Abaca fiber market trends across the Philippines

The Philippines has over the years remained a dominant region for the abaca fiber market as it stands to be the largest global producer of abaca fiber, ever since its introduction. Reports state that the region produces about 80% of these fibers in about 130 thousand hectares of land. The market is witnessing a massive boost owing to the mounting demand for toys, gifts, and houseware products. Not only this, rising customer inclination for lifestyle products is also stimulating the industry progression.

What has been fueling the industry growth in the Philippines is the introduction of several initiatives that look toward the promotion and production of high-quality abaca fiber in the region. The federal government is responsible for mandating and creating initiatives and measures which strengthen the hold of the country in the overall abaca fiber market while also creating additional growth opportunities for new market players to foray into the regional market.

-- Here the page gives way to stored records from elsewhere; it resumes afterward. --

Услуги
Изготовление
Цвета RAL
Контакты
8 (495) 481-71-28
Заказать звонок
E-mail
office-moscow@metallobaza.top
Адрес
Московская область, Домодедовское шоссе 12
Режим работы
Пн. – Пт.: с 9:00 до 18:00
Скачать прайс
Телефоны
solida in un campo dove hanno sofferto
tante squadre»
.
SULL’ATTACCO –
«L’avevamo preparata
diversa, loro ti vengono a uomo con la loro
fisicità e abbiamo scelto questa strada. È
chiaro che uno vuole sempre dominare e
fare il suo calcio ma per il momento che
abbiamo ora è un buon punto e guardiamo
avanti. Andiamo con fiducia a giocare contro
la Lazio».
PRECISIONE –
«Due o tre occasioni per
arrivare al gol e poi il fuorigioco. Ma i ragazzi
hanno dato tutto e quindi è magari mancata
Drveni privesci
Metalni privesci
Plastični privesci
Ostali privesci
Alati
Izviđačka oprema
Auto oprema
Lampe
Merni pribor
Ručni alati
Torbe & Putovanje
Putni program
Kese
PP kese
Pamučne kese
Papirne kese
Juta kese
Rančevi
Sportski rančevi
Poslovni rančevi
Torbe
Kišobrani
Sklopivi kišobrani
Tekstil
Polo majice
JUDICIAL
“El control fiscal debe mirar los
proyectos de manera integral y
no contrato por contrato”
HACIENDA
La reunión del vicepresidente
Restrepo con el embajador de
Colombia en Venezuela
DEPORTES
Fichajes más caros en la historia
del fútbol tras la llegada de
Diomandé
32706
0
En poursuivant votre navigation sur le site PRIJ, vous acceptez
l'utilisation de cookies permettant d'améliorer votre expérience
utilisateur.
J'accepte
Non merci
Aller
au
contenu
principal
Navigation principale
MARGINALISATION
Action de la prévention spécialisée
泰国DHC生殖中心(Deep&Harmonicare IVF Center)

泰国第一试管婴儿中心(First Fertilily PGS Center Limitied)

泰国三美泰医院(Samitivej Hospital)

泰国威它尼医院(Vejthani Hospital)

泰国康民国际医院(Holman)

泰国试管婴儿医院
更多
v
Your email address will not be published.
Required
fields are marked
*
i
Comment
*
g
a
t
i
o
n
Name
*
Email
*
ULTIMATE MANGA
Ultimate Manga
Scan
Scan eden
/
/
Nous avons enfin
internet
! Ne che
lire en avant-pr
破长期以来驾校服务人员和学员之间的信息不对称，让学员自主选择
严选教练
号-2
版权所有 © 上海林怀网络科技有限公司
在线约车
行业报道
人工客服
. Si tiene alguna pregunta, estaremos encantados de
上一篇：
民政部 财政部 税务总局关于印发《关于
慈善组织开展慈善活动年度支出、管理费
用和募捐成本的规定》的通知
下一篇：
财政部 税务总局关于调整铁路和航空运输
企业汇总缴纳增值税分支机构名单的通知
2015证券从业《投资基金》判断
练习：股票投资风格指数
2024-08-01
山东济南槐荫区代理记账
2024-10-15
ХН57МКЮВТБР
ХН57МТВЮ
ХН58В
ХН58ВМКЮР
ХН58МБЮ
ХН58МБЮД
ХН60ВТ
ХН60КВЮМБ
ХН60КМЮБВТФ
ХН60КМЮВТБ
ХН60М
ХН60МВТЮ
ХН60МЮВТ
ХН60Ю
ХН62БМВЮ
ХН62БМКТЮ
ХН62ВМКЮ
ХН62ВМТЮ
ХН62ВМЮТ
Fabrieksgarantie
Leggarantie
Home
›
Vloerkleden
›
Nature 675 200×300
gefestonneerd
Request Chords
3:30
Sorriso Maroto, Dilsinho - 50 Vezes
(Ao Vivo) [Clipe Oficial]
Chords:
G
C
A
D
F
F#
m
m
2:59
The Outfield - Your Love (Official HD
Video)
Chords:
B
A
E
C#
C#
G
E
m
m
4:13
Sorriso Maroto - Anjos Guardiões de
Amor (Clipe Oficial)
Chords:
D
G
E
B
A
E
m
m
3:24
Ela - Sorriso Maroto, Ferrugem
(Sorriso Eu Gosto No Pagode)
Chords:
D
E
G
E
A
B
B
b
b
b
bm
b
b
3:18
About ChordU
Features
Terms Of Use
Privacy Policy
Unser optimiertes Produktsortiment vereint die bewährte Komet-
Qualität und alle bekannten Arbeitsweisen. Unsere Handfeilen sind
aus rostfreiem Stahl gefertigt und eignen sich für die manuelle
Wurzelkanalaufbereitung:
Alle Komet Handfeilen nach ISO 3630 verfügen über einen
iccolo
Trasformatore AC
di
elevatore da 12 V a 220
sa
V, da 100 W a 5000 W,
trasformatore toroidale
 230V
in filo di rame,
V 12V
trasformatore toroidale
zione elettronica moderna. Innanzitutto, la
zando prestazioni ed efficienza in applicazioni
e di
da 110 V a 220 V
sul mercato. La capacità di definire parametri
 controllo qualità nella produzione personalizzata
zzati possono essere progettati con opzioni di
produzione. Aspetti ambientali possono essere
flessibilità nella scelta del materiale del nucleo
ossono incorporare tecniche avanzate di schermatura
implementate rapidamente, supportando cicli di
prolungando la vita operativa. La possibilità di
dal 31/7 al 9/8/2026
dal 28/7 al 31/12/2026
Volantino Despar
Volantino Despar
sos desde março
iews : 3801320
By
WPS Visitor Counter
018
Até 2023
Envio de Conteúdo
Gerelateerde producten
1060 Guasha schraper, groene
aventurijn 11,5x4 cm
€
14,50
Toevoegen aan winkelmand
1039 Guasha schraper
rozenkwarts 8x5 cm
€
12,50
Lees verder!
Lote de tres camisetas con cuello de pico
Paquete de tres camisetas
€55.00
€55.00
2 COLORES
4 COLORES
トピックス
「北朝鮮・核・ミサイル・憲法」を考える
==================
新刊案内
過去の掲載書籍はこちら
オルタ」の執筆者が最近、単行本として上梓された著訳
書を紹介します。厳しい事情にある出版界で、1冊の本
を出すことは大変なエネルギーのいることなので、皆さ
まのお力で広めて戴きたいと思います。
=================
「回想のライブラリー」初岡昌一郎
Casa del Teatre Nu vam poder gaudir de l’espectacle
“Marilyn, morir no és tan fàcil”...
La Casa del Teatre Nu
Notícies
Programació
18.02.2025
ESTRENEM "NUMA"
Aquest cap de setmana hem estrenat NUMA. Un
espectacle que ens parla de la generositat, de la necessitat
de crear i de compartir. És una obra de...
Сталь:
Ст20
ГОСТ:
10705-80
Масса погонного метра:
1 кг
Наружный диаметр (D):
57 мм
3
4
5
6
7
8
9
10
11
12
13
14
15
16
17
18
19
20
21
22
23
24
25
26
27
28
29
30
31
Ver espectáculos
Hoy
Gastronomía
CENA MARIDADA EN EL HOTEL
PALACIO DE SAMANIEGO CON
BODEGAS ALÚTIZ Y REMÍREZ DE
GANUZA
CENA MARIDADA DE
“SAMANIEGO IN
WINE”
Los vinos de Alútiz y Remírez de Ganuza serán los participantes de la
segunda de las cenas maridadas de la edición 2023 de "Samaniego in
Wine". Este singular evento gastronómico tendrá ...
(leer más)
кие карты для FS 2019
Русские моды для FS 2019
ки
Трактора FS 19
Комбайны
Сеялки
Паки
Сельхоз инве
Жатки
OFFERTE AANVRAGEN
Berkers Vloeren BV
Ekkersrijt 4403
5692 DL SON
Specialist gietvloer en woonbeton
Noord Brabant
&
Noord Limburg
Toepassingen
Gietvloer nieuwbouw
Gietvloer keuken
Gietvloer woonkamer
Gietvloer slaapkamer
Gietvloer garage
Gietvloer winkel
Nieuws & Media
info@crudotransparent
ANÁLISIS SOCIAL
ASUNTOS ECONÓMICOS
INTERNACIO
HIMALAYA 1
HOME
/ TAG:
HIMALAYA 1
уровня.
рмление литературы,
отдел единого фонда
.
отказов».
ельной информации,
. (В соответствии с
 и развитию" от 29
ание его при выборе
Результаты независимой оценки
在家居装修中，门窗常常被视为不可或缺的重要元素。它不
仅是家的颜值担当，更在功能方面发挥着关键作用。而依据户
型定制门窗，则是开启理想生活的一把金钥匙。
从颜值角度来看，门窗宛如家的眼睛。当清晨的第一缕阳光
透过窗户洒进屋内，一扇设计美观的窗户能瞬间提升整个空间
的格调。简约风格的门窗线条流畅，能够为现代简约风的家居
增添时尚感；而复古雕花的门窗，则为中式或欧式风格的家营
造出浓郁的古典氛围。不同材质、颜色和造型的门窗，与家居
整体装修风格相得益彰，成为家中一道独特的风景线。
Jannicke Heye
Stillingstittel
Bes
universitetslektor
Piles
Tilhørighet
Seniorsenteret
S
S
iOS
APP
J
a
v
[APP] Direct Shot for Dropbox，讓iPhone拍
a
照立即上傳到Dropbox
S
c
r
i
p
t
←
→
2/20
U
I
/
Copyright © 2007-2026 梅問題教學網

Although the market has been expanding prolifically over the past few years, it is currently facing some challenges which might hinder its growth in the near future. A major disadvantage being the application of these fibers as reinforcement. Since abaca fibers cannot blend uniformly with polymer composites owing to their natural properties, this complicates the composite fabrication process in the textile industry, limiting its use in the overall textile business space.

Nevertheless, abaca fibers’ eco-friendly and bio-degradable properties have enabled the global abaca market to grow profusely over the span of 2020 to 2026.